_ASSIGNMENT_
Please print all of the entries, matching them exactly.
SOURCE INFORMATION Start Marker
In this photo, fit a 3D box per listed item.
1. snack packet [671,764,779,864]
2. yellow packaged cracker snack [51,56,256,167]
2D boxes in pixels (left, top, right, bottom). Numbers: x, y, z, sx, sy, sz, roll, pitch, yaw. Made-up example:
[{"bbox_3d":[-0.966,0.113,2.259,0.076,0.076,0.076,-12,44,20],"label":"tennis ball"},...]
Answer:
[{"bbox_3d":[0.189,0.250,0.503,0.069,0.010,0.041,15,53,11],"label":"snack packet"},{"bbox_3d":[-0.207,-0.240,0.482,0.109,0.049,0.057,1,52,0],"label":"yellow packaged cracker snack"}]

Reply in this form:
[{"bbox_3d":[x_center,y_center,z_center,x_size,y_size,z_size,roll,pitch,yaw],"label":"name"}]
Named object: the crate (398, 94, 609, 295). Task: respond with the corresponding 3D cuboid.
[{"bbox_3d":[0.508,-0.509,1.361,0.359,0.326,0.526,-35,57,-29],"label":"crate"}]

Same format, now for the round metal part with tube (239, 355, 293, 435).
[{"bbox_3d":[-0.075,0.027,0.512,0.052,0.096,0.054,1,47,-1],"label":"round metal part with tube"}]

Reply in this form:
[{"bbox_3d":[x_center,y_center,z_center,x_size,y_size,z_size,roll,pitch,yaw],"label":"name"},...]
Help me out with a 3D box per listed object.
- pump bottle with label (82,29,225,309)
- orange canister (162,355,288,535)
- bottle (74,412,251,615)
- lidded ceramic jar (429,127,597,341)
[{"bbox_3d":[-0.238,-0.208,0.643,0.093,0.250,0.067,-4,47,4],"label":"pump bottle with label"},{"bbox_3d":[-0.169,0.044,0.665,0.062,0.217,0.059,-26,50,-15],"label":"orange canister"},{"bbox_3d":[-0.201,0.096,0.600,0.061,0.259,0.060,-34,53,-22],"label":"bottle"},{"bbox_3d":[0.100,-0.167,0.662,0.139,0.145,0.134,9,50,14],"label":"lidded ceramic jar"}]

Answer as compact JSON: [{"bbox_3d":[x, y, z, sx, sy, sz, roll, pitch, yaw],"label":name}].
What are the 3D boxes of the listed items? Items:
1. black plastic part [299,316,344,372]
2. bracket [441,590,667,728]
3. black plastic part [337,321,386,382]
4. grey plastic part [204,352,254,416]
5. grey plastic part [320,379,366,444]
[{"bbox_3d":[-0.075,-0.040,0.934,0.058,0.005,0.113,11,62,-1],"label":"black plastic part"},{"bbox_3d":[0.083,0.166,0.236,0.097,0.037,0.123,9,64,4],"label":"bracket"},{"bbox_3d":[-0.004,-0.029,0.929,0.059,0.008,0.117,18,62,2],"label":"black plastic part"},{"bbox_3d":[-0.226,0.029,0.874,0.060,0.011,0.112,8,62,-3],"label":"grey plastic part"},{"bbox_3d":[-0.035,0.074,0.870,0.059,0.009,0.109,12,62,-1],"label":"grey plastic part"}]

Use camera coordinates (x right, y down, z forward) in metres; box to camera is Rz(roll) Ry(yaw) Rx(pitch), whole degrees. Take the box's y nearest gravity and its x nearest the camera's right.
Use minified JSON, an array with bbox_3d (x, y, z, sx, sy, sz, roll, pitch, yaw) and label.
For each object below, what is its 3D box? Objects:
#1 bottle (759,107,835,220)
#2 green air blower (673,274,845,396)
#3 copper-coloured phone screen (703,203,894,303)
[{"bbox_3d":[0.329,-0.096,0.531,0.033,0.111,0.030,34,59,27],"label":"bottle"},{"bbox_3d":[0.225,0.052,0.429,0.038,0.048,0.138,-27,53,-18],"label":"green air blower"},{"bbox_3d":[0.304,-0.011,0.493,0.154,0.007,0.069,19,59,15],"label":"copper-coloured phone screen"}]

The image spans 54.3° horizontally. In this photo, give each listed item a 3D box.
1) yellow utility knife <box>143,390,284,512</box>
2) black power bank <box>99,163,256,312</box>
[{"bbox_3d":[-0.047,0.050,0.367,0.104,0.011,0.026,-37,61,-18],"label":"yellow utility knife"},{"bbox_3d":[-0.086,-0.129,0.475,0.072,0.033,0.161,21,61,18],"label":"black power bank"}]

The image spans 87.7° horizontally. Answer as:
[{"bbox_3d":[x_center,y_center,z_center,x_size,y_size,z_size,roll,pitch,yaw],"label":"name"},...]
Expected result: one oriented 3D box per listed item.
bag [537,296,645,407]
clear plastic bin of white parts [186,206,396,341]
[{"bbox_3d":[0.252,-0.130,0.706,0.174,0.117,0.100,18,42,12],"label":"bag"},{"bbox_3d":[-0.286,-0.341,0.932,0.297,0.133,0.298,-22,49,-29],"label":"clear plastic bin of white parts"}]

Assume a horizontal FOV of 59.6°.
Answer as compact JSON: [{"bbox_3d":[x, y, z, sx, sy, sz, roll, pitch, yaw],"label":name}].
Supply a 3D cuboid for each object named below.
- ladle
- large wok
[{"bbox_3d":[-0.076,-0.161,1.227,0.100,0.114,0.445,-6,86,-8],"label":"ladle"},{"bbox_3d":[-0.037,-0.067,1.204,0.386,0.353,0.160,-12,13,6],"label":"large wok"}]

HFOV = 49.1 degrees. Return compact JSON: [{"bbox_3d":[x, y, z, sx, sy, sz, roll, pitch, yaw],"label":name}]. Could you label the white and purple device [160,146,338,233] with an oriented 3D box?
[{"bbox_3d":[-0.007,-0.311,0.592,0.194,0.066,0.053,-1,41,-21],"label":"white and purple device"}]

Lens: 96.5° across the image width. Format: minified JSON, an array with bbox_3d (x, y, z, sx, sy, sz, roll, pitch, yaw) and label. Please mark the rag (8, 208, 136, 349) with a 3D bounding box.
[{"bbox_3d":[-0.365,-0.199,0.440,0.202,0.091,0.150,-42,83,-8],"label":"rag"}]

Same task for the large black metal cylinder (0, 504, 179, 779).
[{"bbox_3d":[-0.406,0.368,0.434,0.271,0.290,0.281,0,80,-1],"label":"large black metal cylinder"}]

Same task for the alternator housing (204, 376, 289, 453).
SOURCE INFORMATION End Marker
_REPLY_
In this photo, fit a 3D box per listed item.
1. snack packet [671,764,779,864]
2. yellow packaged cracker snack [51,56,256,167]
2D boxes in pixels (left, top, right, bottom). Numbers: x, y, z, sx, sy, sz, roll, pitch, yaw. Made-up example:
[{"bbox_3d":[-0.966,0.113,2.259,0.076,0.076,0.076,-12,44,20],"label":"tennis ball"},...]
Answer:
[{"bbox_3d":[0.189,0.250,0.503,0.069,0.010,0.041,15,53,11],"label":"snack packet"},{"bbox_3d":[-0.207,-0.240,0.482,0.109,0.049,0.057,1,52,0],"label":"yellow packaged cracker snack"}]

Reply in this form:
[{"bbox_3d":[x_center,y_center,z_center,x_size,y_size,z_size,roll,pitch,yaw],"label":"name"}]
Named object: the crate (398, 94, 609, 295). Task: respond with the corresponding 3D cuboid.
[{"bbox_3d":[0.508,-0.509,1.361,0.359,0.326,0.526,-35,57,-29],"label":"crate"}]

Same format, now for the round metal part with tube (239, 355, 293, 435).
[{"bbox_3d":[-0.075,0.027,0.512,0.052,0.096,0.054,1,47,-1],"label":"round metal part with tube"}]

Reply in this form:
[{"bbox_3d":[x_center,y_center,z_center,x_size,y_size,z_size,roll,pitch,yaw],"label":"name"},...]
Help me out with a 3D box per listed object.
- pump bottle with label (82,29,225,309)
- orange canister (162,355,288,535)
- bottle (74,412,251,615)
- lidded ceramic jar (429,127,597,341)
[{"bbox_3d":[-0.238,-0.208,0.643,0.093,0.250,0.067,-4,47,4],"label":"pump bottle with label"},{"bbox_3d":[-0.169,0.044,0.665,0.062,0.217,0.059,-26,50,-15],"label":"orange canister"},{"bbox_3d":[-0.201,0.096,0.600,0.061,0.259,0.060,-34,53,-22],"label":"bottle"},{"bbox_3d":[0.100,-0.167,0.662,0.139,0.145,0.134,9,50,14],"label":"lidded ceramic jar"}]

Answer as compact JSON: [{"bbox_3d":[x, y, z, sx, sy, sz, roll, pitch, yaw],"label":name}].
What are the 3D boxes of the listed items? Items:
1. black plastic part [299,316,344,372]
2. bracket [441,590,667,728]
3. black plastic part [337,321,386,382]
4. grey plastic part [204,352,254,416]
5. grey plastic part [320,379,366,444]
[{"bbox_3d":[-0.075,-0.040,0.934,0.058,0.005,0.113,11,62,-1],"label":"black plastic part"},{"bbox_3d":[0.083,0.166,0.236,0.097,0.037,0.123,9,64,4],"label":"bracket"},{"bbox_3d":[-0.004,-0.029,0.929,0.059,0.008,0.117,18,62,2],"label":"black plastic part"},{"bbox_3d":[-0.226,0.029,0.874,0.060,0.011,0.112,8,62,-3],"label":"grey plastic part"},{"bbox_3d":[-0.035,0.074,0.870,0.059,0.009,0.109,12,62,-1],"label":"grey plastic part"}]

Use camera coordinates (x right, y down, z forward) in metres; box to camera is Rz(roll) Ry(yaw) Rx(pitch), whole degrees. Take the box's y nearest gravity and its x nearest the camera's right.
Use minified JSON, an array with bbox_3d (x, y, z, sx, sy, sz, roll, pitch, yaw) and label.
For each object below, what is its 3D box? Objects:
#1 bottle (759,107,835,220)
#2 green air blower (673,274,845,396)
#3 copper-coloured phone screen (703,203,894,303)
[{"bbox_3d":[0.329,-0.096,0.531,0.033,0.111,0.030,34,59,27],"label":"bottle"},{"bbox_3d":[0.225,0.052,0.429,0.038,0.048,0.138,-27,53,-18],"label":"green air blower"},{"bbox_3d":[0.304,-0.011,0.493,0.154,0.007,0.069,19,59,15],"label":"copper-coloured phone screen"}]

The image spans 54.3° horizontally. In this photo, give each listed item a 3D box.
1) yellow utility knife <box>143,390,284,512</box>
2) black power bank <box>99,163,256,312</box>
[{"bbox_3d":[-0.047,0.050,0.367,0.104,0.011,0.026,-37,61,-18],"label":"yellow utility knife"},{"bbox_3d":[-0.086,-0.129,0.475,0.072,0.033,0.161,21,61,18],"label":"black power bank"}]

The image spans 87.7° horizontally. Answer as:
[{"bbox_3d":[x_center,y_center,z_center,x_size,y_size,z_size,roll,pitch,yaw],"label":"name"},...]
Expected result: one oriented 3D box per listed item.
bag [537,296,645,407]
clear plastic bin of white parts [186,206,396,341]
[{"bbox_3d":[0.252,-0.130,0.706,0.174,0.117,0.100,18,42,12],"label":"bag"},{"bbox_3d":[-0.286,-0.341,0.932,0.297,0.133,0.298,-22,49,-29],"label":"clear plastic bin of white parts"}]

Assume a horizontal FOV of 59.6°.
Answer as compact JSON: [{"bbox_3d":[x, y, z, sx, sy, sz, roll, pitch, yaw],"label":name}].
Supply a 3D cuboid for each object named below.
- ladle
- large wok
[{"bbox_3d":[-0.076,-0.161,1.227,0.100,0.114,0.445,-6,86,-8],"label":"ladle"},{"bbox_3d":[-0.037,-0.067,1.204,0.386,0.353,0.160,-12,13,6],"label":"large wok"}]

HFOV = 49.1 degrees. Return compact JSON: [{"bbox_3d":[x, y, z, sx, sy, sz, roll, pitch, yaw],"label":name}]. Could you label the white and purple device [160,146,338,233] with an oriented 3D box?
[{"bbox_3d":[-0.007,-0.311,0.592,0.194,0.066,0.053,-1,41,-21],"label":"white and purple device"}]

Lens: 96.5° across the image width. Format: minified JSON, an array with bbox_3d (x, y, z, sx, sy, sz, roll, pitch, yaw) and label. Please mark the rag (8, 208, 136, 349) with a 3D bounding box.
[{"bbox_3d":[-0.365,-0.199,0.440,0.202,0.091,0.150,-42,83,-8],"label":"rag"}]

Same task for the large black metal cylinder (0, 504, 179, 779).
[{"bbox_3d":[-0.406,0.368,0.434,0.271,0.290,0.281,0,80,-1],"label":"large black metal cylinder"}]

Same task for the alternator housing (204, 376, 289, 453).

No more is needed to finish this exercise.